Tijdens de opening van de architectuurbiënnale Venetië waren heel wat cynische opmerkingen te horen van met name aanwezigen die toch wel problemen hadden dat Commandant der Strijdkrachten Generaal Tom Middendorp in vol ornaat en met groot gevolg het paviljoen feestelijk opende. Dit gebeurt immers net in een periode dat Defensie politiek in zwaar weer zit omwille van bezuinigingen, en het debacle in Srebrenica ligt 21 jaar na dato nog steeds vers in het geheugen. De architectuurbiënnale leek gekaapt door Defensie om de vredesmissies een artistiek gezicht te geven en te tonen dat de architectuur van het kamp ook schoonheid in zich draagt. (Zelfs Arnon Grunberg moest bekennen dat een tank bijna even mooi is als een goedgeschreven novelle – hij was tot tweemaal toe embedded in het Nederlandse leger op vredesmissie in Afghanistan.)
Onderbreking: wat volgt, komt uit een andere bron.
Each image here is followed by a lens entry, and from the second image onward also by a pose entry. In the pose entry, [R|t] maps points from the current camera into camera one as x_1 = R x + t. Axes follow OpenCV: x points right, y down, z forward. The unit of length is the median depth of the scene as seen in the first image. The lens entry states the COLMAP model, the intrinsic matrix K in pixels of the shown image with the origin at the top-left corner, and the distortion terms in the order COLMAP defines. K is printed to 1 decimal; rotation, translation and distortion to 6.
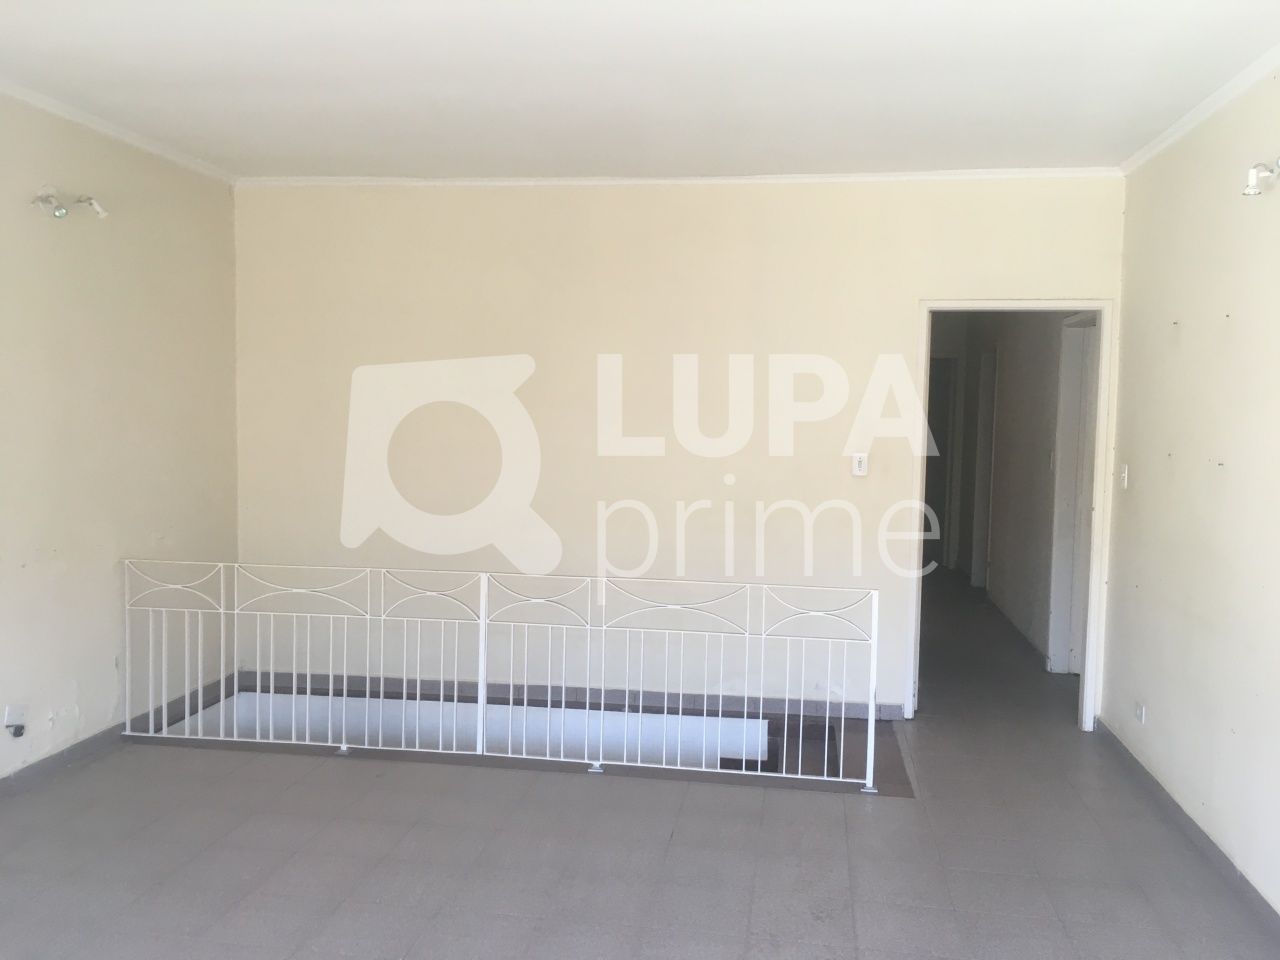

Opportunisme is niet het alleenrecht van militairen, maar ook eigen aan de architectuur. Met BLUE lijkt Het Nieuwe Instituut een perspectief te openen voor ‘embedded architects’. In het voorwoord van de catalogus beschrijft directeur Guus Beumer een beleidswissel bij Cultuur waarbij de architectuurpraktijk gevat wordt in een ‘Club Sandwich’ van experiment, economie én urgentie. Of anders gezegd: de algemene crisis in Nederland treft de architectuurpraktijk hard en drijft architecten om hun creatieve industrie uit te breiden met een (nog meer) sociaal bewustzijn.